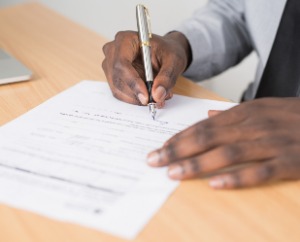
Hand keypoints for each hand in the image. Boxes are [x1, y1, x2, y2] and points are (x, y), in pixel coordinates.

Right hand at [102, 31, 190, 106]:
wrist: (164, 53)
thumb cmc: (167, 51)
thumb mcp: (174, 61)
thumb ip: (167, 77)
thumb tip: (157, 95)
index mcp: (125, 40)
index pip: (121, 64)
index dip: (133, 82)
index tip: (146, 97)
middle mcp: (113, 51)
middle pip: (117, 79)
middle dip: (136, 94)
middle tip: (156, 101)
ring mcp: (110, 65)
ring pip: (118, 89)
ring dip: (137, 98)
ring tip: (157, 96)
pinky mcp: (113, 77)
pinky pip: (120, 93)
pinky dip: (135, 98)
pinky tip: (149, 94)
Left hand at [147, 98, 299, 188]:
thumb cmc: (292, 116)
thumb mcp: (262, 107)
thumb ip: (232, 113)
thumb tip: (208, 114)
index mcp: (244, 113)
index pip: (203, 125)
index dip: (179, 137)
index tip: (159, 148)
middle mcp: (252, 126)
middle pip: (207, 138)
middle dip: (177, 150)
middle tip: (154, 160)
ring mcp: (270, 144)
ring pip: (226, 154)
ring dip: (197, 164)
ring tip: (174, 173)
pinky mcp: (288, 162)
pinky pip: (258, 172)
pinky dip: (236, 178)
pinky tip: (215, 185)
____________________
**EXERCISE REQUIREMENTS:** Please print the lines exactly, from the top of the material through the line with "pinky tip: (149, 94)", and omit the pictures.

**FINISHED TASK:**
Hand keypoints for each hand in the image. Boxes are [x1, y1, x2, y2] and points are (x, y), in pixel coordinates.

Right hand at [102, 31, 190, 106]:
wrist: (164, 53)
thumb cmc: (167, 51)
thumb mcp: (174, 61)
thumb ip: (167, 77)
thumb tip: (157, 95)
index mcp: (125, 40)
index pip: (121, 64)
index dip: (133, 82)
index tip: (146, 97)
middle mcp: (113, 51)
middle pip: (117, 79)
middle dip: (136, 94)
middle tip: (156, 101)
ring mcp: (110, 65)
ring pip: (118, 89)
ring dip: (137, 98)
ring tip: (157, 96)
pinky mcp: (113, 77)
pinky pip: (120, 93)
pinky dip: (135, 98)
pinky tip: (149, 94)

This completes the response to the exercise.